Setengah jam kemudian, setelah sudah menunggu sambil melihat tv dan ngobrol dengan Wina, akhirnya Ranum lelah menunggu.

"Aku sengaja nggak tanya kabar dia." Ujar Ranum saat bicara pada Wina di telepon.

"Lo telepon aja, sekedar tanyain kabar dan posisi dia di mana."

"Harusnya ngasih kabar itu juga bukan cuman kebutuhan gue doang, tapi kebutuhan dia kalau dia care sama gue." Kesal Ranum.

"Ya udah, gue mau tidur duluan ya. Good luck, semoga mas Ray-mu segera balik."

"Ok, selamat tidur." Setelah menyudahi percakapan nirkabelnya dengan Wina, Ranum memilih untuk masuk ke kamarnya dan pergi tidur.  Dia bahkan melepaskan pakaian tidurnya dan menggantinya dengan kaos putih dan celana training panjang. Hatinya sesak oleh perasaan yang tak menentu, seolah semua yang dia perjuangkan sia-sia, saat dia berusaha menggapai Raymond, dan pria itu justru semakin menjauh, bukannya mendekat.
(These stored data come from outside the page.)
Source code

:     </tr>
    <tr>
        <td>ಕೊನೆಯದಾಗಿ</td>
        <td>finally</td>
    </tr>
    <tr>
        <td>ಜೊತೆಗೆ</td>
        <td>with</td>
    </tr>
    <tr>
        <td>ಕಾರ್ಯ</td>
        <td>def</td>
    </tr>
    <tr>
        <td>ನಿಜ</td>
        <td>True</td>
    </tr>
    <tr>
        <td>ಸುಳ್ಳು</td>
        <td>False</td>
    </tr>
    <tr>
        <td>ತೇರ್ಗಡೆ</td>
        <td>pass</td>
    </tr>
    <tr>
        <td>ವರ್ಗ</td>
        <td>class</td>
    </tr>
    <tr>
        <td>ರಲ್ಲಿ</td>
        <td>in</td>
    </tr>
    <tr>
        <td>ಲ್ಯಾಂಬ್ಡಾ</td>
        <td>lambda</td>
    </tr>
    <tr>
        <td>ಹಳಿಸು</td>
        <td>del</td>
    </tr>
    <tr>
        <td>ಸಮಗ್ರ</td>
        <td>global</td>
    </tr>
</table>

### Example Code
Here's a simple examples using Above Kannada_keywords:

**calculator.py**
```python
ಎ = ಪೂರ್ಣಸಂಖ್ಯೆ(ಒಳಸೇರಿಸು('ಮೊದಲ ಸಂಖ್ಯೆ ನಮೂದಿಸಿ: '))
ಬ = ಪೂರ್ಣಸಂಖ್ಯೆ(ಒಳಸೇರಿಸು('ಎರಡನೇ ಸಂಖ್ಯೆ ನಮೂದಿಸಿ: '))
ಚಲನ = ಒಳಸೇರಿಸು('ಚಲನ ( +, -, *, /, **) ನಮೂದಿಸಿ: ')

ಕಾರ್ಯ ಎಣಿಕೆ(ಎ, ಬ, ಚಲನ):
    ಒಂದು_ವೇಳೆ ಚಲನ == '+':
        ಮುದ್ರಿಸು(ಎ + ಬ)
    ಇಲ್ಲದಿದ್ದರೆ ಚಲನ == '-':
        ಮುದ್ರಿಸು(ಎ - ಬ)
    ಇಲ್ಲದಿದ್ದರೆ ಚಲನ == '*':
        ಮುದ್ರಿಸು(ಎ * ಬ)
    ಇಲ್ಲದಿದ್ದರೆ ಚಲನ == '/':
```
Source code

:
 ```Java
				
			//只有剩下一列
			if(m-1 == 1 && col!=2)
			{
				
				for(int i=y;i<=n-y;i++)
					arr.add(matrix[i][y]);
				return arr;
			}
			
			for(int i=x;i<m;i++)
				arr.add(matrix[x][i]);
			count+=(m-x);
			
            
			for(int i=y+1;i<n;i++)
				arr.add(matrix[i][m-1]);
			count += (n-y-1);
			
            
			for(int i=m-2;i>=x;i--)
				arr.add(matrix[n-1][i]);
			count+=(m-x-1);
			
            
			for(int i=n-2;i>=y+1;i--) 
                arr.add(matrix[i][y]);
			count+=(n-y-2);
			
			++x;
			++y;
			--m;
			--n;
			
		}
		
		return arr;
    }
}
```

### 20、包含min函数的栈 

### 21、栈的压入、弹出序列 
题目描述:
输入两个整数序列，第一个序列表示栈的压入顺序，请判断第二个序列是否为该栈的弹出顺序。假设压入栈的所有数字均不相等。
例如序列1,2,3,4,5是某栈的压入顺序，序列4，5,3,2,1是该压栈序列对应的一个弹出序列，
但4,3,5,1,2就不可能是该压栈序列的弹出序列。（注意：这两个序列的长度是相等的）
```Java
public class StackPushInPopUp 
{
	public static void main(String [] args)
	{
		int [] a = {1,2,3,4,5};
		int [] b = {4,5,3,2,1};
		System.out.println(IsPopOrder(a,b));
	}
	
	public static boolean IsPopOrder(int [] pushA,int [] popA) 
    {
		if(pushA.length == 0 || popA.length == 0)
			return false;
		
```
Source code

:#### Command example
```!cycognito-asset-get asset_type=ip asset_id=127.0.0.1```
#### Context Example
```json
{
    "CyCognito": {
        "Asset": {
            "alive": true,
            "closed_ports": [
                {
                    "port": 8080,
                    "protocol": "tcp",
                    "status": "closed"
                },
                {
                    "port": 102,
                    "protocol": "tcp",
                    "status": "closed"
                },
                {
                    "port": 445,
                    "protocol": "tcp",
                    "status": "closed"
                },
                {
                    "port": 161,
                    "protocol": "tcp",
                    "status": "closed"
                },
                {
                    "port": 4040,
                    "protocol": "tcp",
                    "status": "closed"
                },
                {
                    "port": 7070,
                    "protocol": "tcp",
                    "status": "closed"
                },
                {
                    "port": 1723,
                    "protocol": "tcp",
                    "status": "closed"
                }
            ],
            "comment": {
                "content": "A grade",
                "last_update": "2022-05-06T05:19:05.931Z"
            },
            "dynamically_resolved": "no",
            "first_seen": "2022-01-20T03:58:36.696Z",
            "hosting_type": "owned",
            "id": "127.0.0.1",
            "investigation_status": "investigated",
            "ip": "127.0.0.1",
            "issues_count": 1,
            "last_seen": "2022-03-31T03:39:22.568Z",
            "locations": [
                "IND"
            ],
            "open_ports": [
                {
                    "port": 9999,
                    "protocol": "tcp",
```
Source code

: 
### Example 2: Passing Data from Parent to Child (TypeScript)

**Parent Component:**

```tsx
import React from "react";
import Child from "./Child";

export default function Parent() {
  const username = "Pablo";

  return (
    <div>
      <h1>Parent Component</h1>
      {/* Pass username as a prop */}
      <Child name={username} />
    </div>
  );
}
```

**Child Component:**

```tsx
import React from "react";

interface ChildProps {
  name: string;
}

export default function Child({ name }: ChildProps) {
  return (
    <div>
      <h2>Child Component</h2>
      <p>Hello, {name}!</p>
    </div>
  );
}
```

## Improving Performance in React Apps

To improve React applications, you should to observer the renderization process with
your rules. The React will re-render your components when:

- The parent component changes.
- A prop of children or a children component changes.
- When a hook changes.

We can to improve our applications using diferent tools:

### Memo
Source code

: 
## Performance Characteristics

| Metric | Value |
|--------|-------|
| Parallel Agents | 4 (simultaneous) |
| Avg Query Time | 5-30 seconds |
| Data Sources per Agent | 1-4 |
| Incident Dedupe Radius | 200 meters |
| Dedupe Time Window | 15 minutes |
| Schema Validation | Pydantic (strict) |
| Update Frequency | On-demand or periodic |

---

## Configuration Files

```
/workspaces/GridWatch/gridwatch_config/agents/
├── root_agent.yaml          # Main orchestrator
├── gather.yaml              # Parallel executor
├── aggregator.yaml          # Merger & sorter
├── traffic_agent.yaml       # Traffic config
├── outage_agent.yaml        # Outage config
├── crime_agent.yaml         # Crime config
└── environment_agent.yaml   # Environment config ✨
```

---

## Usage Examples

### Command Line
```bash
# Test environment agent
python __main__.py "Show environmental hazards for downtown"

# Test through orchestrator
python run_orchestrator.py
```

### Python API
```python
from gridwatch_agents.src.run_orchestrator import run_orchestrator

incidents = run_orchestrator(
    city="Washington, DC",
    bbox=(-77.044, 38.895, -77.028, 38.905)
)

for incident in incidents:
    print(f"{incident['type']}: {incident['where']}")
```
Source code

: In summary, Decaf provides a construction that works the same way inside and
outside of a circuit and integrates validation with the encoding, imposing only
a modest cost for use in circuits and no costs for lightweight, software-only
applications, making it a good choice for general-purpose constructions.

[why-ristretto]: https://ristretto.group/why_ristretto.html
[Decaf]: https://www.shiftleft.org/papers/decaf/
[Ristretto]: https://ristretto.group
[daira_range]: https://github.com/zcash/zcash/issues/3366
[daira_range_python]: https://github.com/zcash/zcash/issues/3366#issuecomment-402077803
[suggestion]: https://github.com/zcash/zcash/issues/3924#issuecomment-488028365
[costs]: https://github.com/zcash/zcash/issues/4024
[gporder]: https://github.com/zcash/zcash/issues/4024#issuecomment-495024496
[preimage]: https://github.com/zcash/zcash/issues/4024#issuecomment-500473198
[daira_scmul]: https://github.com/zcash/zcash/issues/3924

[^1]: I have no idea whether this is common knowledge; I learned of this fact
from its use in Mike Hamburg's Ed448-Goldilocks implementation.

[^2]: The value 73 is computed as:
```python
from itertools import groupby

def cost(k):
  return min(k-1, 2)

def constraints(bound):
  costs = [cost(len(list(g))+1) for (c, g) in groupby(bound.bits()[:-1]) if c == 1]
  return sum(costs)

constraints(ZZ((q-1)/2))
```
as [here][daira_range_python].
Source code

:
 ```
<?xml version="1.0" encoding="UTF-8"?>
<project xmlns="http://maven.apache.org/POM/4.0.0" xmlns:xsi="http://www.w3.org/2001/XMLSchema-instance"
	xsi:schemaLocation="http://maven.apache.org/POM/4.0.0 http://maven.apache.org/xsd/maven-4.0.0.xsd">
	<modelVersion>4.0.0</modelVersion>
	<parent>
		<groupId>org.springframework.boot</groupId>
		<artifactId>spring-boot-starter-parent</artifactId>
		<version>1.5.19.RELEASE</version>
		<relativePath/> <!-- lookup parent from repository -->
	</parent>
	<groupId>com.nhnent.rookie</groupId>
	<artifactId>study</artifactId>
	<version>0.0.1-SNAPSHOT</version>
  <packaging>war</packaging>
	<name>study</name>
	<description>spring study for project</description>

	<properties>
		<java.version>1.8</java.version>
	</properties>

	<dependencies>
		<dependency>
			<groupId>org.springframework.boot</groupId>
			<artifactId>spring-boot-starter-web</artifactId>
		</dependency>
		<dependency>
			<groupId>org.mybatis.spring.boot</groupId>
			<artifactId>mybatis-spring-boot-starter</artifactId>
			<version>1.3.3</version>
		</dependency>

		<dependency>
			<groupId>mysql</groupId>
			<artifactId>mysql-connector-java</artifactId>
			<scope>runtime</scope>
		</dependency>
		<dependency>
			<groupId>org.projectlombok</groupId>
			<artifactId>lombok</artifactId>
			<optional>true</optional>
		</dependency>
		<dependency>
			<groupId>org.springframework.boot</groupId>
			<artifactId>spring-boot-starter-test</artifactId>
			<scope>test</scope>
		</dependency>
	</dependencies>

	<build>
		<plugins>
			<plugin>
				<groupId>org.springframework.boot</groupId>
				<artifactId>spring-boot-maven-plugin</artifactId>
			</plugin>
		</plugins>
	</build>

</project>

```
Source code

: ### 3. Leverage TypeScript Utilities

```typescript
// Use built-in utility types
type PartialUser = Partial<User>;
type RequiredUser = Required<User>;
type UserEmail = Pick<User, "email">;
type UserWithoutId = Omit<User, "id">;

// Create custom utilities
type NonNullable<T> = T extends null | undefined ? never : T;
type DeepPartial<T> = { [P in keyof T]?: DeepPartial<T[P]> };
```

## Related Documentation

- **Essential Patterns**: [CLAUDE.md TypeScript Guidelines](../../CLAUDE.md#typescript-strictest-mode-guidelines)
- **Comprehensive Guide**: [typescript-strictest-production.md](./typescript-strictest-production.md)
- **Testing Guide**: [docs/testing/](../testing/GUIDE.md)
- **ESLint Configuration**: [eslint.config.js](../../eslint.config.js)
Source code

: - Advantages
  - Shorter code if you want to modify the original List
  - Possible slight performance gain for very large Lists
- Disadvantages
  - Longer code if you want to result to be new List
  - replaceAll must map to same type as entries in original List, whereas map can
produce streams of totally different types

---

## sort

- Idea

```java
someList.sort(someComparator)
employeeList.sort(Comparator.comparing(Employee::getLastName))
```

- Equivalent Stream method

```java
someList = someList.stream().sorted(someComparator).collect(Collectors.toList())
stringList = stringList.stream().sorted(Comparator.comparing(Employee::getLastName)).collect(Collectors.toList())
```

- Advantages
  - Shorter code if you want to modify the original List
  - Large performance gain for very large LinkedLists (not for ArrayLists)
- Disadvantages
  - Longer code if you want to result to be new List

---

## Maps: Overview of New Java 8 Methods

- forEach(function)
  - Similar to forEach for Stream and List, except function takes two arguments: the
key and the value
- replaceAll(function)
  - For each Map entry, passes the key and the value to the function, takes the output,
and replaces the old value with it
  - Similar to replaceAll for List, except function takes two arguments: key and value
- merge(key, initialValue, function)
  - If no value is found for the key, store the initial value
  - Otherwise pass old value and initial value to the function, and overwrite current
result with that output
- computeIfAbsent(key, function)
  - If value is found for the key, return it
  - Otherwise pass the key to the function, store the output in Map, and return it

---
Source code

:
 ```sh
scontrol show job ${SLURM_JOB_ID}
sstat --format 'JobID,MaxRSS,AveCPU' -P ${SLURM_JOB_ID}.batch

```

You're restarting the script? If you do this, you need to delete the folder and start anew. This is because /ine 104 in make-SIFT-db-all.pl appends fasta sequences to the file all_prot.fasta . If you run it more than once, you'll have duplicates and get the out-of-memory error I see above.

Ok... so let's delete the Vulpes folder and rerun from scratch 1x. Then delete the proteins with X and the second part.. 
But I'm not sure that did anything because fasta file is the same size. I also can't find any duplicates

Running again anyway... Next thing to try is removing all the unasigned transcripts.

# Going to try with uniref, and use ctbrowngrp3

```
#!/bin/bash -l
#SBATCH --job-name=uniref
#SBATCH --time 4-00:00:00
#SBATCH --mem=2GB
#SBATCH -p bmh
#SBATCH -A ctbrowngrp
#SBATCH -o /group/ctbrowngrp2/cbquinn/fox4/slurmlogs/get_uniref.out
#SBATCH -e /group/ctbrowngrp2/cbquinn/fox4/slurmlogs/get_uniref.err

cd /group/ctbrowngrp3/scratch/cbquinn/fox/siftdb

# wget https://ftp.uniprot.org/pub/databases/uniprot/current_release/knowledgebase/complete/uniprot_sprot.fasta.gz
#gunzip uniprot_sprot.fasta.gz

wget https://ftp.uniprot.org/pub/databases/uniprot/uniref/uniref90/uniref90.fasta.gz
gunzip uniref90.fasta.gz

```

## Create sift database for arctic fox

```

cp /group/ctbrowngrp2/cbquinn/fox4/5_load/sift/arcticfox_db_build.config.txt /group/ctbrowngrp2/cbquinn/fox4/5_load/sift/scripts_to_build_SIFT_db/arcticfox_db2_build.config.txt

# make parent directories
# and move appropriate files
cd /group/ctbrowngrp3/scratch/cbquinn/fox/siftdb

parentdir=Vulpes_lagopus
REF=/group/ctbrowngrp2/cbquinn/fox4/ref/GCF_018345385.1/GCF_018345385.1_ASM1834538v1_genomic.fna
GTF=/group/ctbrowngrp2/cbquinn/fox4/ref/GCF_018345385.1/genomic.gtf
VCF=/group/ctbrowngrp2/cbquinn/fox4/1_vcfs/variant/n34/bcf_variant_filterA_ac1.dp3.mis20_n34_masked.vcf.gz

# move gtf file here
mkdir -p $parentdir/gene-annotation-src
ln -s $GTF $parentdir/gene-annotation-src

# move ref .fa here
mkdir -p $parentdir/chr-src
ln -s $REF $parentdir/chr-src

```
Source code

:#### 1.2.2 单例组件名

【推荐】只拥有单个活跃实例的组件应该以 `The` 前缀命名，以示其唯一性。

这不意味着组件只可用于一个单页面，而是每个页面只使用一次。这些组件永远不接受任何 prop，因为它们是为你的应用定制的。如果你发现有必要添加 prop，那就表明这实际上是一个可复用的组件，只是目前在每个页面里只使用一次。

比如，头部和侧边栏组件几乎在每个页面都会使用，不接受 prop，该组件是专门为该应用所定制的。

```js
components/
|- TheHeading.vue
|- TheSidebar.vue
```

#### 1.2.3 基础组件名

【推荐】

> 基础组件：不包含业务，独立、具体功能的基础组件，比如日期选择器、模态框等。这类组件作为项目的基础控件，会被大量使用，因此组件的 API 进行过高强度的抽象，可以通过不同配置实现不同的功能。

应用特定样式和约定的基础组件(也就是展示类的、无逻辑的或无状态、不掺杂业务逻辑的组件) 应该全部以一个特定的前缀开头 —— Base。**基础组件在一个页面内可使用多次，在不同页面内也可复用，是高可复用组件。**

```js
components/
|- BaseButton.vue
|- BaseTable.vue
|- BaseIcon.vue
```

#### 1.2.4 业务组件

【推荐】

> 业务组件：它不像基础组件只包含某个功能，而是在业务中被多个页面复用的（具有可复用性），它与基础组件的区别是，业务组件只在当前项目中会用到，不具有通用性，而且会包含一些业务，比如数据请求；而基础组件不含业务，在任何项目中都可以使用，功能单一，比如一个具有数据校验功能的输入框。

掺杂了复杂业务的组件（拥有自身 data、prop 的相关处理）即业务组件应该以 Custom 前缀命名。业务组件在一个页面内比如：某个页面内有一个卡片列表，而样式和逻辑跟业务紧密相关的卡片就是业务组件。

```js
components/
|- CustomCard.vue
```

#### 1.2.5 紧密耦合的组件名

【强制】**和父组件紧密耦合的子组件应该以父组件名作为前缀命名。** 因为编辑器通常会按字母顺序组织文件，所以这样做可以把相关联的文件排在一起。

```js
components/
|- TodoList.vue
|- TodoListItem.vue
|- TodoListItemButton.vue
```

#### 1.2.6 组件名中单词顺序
Padahal siang tadi Ray masih memberinya kabar, bahkan mengatakan soal rencana membahas honeymoon.

***

Menjelang pukul tiga lewat tengah malam Raum terbangun oleh suara telepon dari Wina, meski saat akan di jawab Wina mematikan panggilannya kemudian mengirim pesan singkat.

"Gue ada tindakan emergency, dan lihat laki lo di rumahsakit." Tulis Wina menyertakan foto Raymond meski dari jauh, tapi Ranum bisa yakin betul bahwa itu suaminya.

Ranum menjadi panik kemudian berusaha menghubungi suaminya itu. Raymond menjawab panggilannya.

"Halo." Suara Parau Raymond terdengar di seberang.

"Mas, kamu di Rumahsakit kah?" Tanya Ranum panik.

"Kamu tahu dari mana?"

"Aku kan kerja di rumahsakit itu, ada temenku yang kasih tahu."

"Iya, maaf aku nggak sempet ngabarin."

"Siapa yang sakit?" Desak Ranum.

Ray menghela nafas dalam. "Raras." Jawabnya singkat.

"Oh." Ranum tidak bertanya lebih jauh, dia langsung mematikan panggilannya dan entah mengapa seluruh dirinya runtuh seketika. Dia menjadi sangat sesak dan sakit hingga tak mampu lagi menahan rasa perih itu dan menangis sejadinya.

PENGHIANATAN itulah kata yang muncul di pikirannya tanpa bisa ditepis lagi. Ranum masih bisa terima jika kepergian Raymond semalaman tanpa memberi kabar karena teman kerjanya atau bahkan orang lain yang tidak dia kenal sekalipun membutuhkan bantuannya di rumahsakit, tapi jika yang disebut nama Raras, maka semua itu hanya akan berakhir menjadi bencana.